# THE PROBLEM:
In this exercise, return only the lines that run from the line with "credit balance to the Customer's Credit Card" to the end of the entries below, both included. Pictures are not copied.

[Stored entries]
----

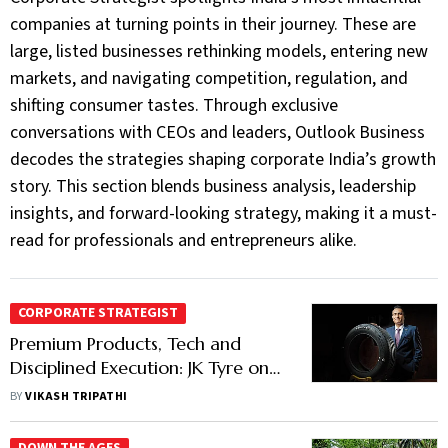
companies at turning points in their journey. These are
large, listed businesses rethinking models, entering new
markets, and navigating competition, regulation, and
shifting consumer tastes. Through exclusive
conversations with CEOs and leaders, Outlook Business
decodes the strategies shaping corporate India’s growth
story. This section blends business analysis, leadership
insights, and forward-looking strategy, making it a must-
read for professionals and entrepreneurs alike.
CORPORATE STRATEGIST
Premium Products, Tech and
Disciplined Execution: JK Tyre on
the Reinvention Road
BY
VIKASH TRIPATHI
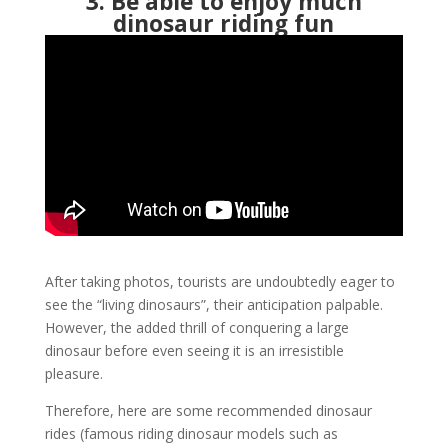
3. Be able to enjoy much
dinosaur riding fun
After taking photos, tourists are undoubtedly eager to
see the “living dinosaurs”, their anticipation palpable.
However, the added thrill of conquering a large
dinosaur before even seeing it is an irresistible
pleasure.
Therefore, here are some recommended dinosaur
rides (famous riding dinosaur models such as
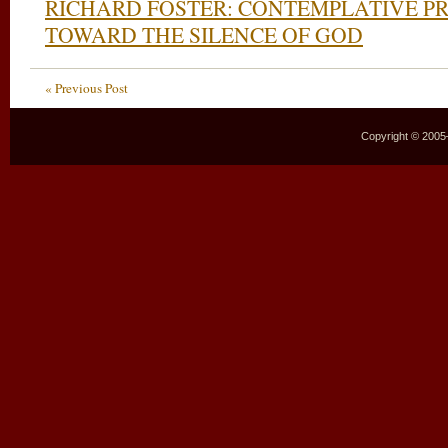
RICHARD FOSTER: CONTEMPLATIVE P
TOWARD THE SILENCE OF GOD
« Previous Post
Copyright © 2005–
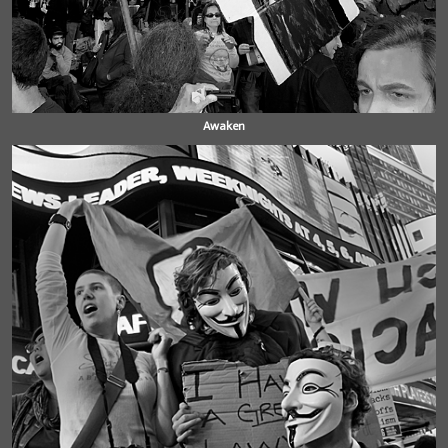
Awaken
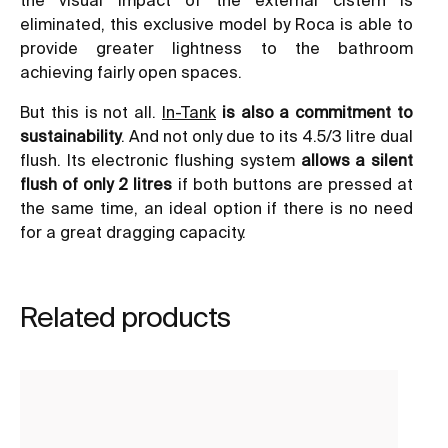
eliminated, this exclusive model by Roca is able to
provide greater lightness to the bathroom
achieving fairly open spaces.
But this is not all.
In-Tank
is also a commitment to
sustainability
. And not only due to its 4.5/3 litre dual
flush. Its electronic flushing system
allows a silent
flush of only 2 litres
if both buttons are pressed at
the same time, an ideal option if there is no need
for a great dragging capacity.
Related products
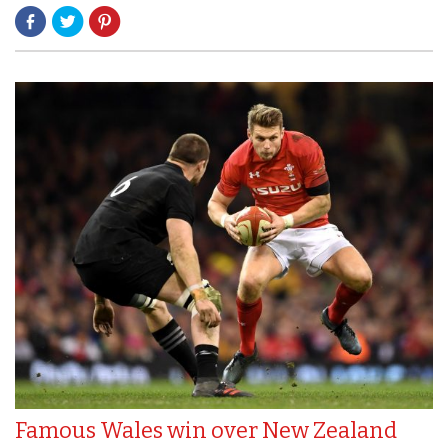
Famous Wales win over New Zealand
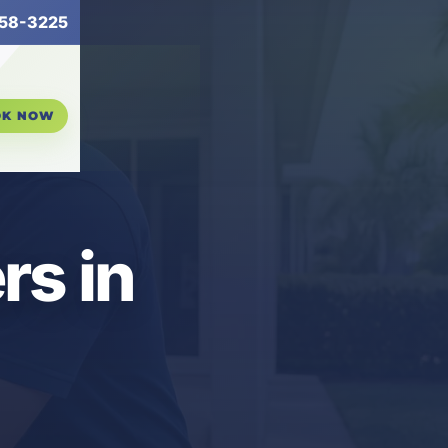
58-3225
OK NOW
s in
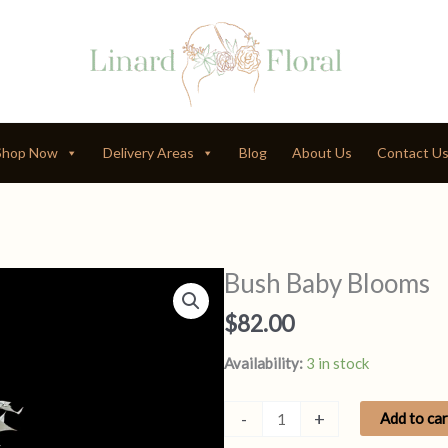
Shop Now
Delivery Areas
Blog
About Us
Contact U
Bush Baby Blooms
$
82.00
Availability:
3 in stock
Bush
-
+
Add to car
Baby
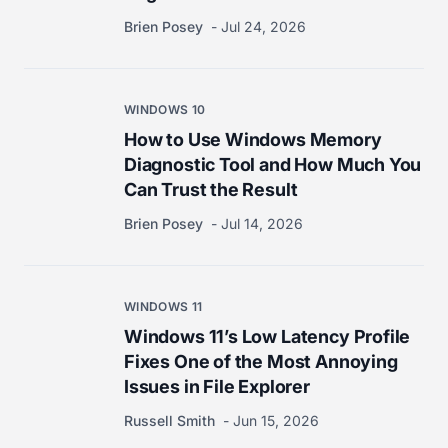
Brien Posey
Jul 24, 2026
WINDOWS 10
How to Use Windows Memory
Diagnostic Tool and How Much You
Can Trust the Result
Brien Posey
Jul 14, 2026
WINDOWS 11
Windows 11’s Low Latency Profile
Fixes One of the Most Annoying
Issues in File Explorer
Russell Smith
Jun 15, 2026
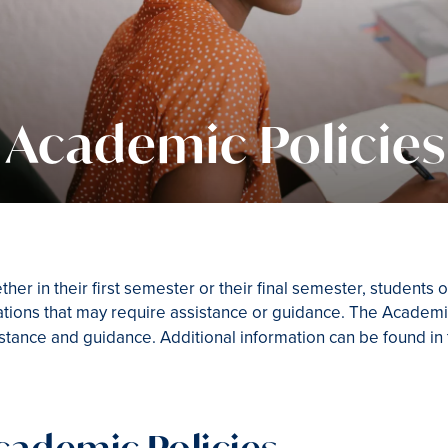
Academic Policies
her in their first semester or their final semester, students
ations that may require assistance or guidance. The Academic
stance and guidance. Additional information can be found in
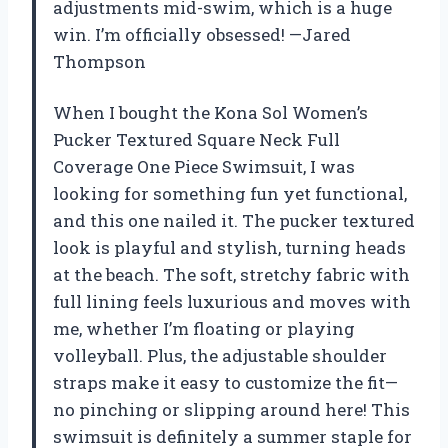
adjustments mid-swim, which is a huge
win. I’m officially obsessed! —Jared
Thompson
When I bought the Kona Sol Women’s
Pucker Textured Square Neck Full
Coverage One Piece Swimsuit, I was
looking for something fun yet functional,
and this one nailed it. The pucker textured
look is playful and stylish, turning heads
at the beach. The soft, stretchy fabric with
full lining feels luxurious and moves with
me, whether I’m floating or playing
volleyball. Plus, the adjustable shoulder
straps make it easy to customize the fit—
no pinching or slipping around here! This
swimsuit is definitely a summer staple for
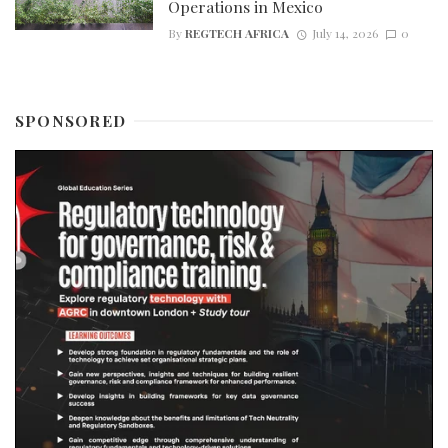
Operations in Mexico
By
REGTECH AFRICA
July 14, 2026
0
SPONSORED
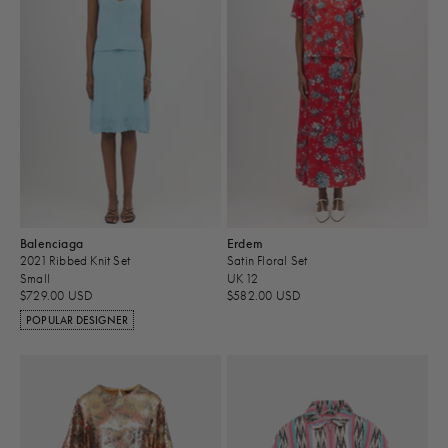
Balenciaga
Erdem
2021 Ribbed Knit Set
Satin Floral Set
Small
UK 12
$729.00 USD
$582.00 USD
POPULAR DESIGNER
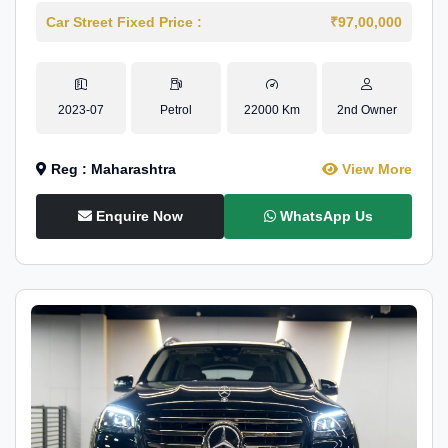
Car Street Fixed Price :
₹97,00,000
2023-07
Petrol
22000 Km
2nd Owner
Reg : Maharashtra
View More
Enquire Now
WhatsApp Us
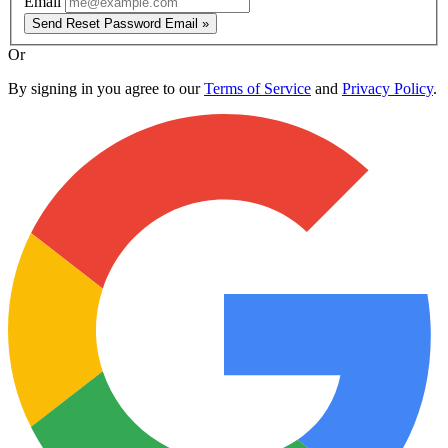
Email
Send Reset Password Email »
Or
By signing in you agree to our
Terms of Service
and
Privacy Policy
.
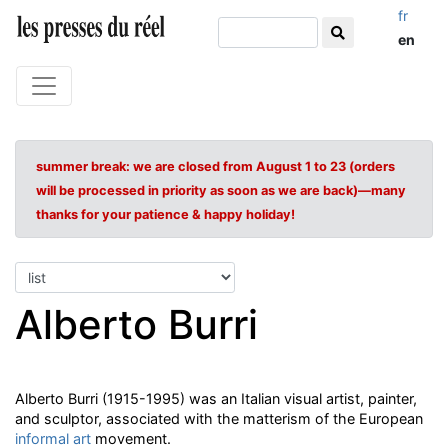
fr
en
summer break: we are closed from August 1 to 23 (orders
will be processed in priority as soon as we are back)—many
thanks for your patience & happy holiday!
Alberto Burri
Alberto Burri (1915-1995) was an Italian visual artist, painter,
and sculptor, associated with the matterism of the European
informal art
movement.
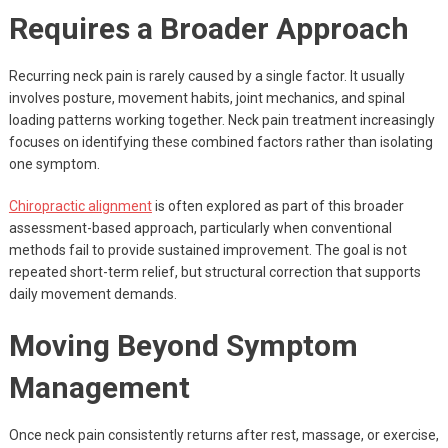
Requires a Broader Approach
Recurring neck pain is rarely caused by a single factor. It usually
involves posture, movement habits, joint mechanics, and spinal
loading patterns working together. Neck pain treatment increasingly
focuses on identifying these combined factors rather than isolating
one symptom.
Chiropractic alignment
is often explored as part of this broader
assessment-based approach, particularly when conventional
methods fail to provide sustained improvement. The goal is not
repeated short-term relief, but structural correction that supports
daily movement demands.
Moving Beyond Symptom
Management
Once neck pain consistently returns after rest, massage, or exercise,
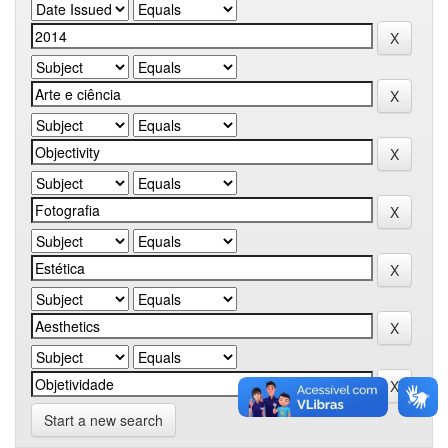
Start a new search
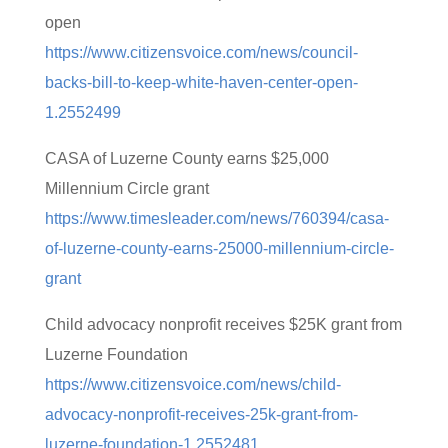
open
https://www.citizensvoice.com/news/council-
backs-bill-to-keep-white-haven-center-open-
1.2552499
CASA of Luzerne County earns $25,000
Millennium Circle grant
https://www.timesleader.com/news/760394/casa-
of-luzerne-county-earns-25000-millennium-circle-
grant
Child advocacy nonprofit receives $25K grant from
Luzerne Foundation
https://www.citizensvoice.com/news/child-
advocacy-nonprofit-receives-25k-grant-from-
luzerne-foundation-1.2552481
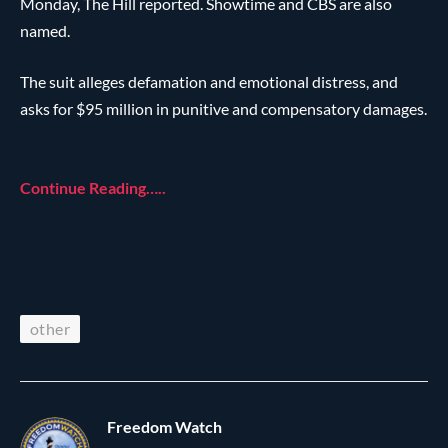
Monday, The Hill reported. Showtime and CBS are also
named.
The suit alleges defamation and emotional distress, and
asks for $95 million in punitive and compensatory damages.
Continue Reading…..
other
Freedom Watch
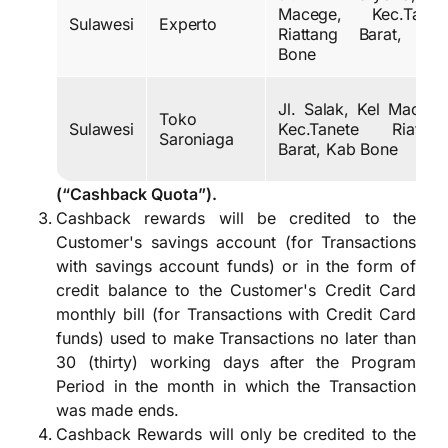
Macege, Kec.Tanet
Sulawesi
Experto
Riattang Barat, Ka
Bone
Jl. Salak, Kel Macege
Toko
Sulawesi
Kec.Tanete Riattan
Saroniaga
Barat, Kab Bone
(“Cashback Quota”).
Cashback rewards will be credited to the
Customer's savings account (for Transactions
with savings account funds) or in the form of
credit balance to the Customer's Credit Card
monthly bill (for Transactions with Credit Card
funds) used to make Transactions no later than
30 (thirty) working days after the Program
Period in the month in which the Transaction
was made ends.
Cashback Rewards will only be credited to the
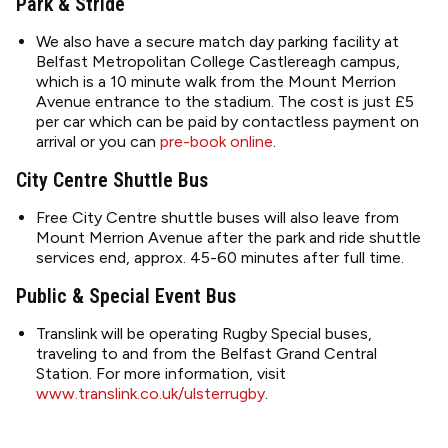
Park & Stride
We also have a secure match day parking facility at
Belfast Metropolitan College Castlereagh campus,
which is a 10 minute walk from the Mount Merrion
Avenue entrance to the stadium. The cost is just £5
per car which can be paid by contactless payment on
arrival or you can
pre-book online
.
City Centre Shuttle Bus
Free City Centre shuttle buses will also leave from
Mount Merrion Avenue after the park and ride shuttle
services end, approx. 45-60 minutes after full time.
Public & Special Event Bus
Translink will be operating Rugby Special buses,
traveling to and from the Belfast Grand Central
Station. For more information, visit
www.translink.co.uk/ulsterrugby
.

----

# YOUR RESPONSE:
credit balance to the Customer's Credit Card
monthly bill (for Transactions with Credit Card
funds) used to make Transactions no later than
30 (thirty) working days after the Program
Period in the month in which the Transaction
was made ends.
Cashback Rewards will only be credited to the
Park & Stride
We also have a secure match day parking facility at
Belfast Metropolitan College Castlereagh campus,
which is a 10 minute walk from the Mount Merrion
Avenue entrance to the stadium. The cost is just £5
per car which can be paid by contactless payment on
arrival or you can
pre-book online
.
City Centre Shuttle Bus
Free City Centre shuttle buses will also leave from
Mount Merrion Avenue after the park and ride shuttle
services end, approx. 45-60 minutes after full time.
Public & Special Event Bus
Translink will be operating Rugby Special buses,
traveling to and from the Belfast Grand Central
Station. For more information, visit
www.translink.co.uk/ulsterrugby
.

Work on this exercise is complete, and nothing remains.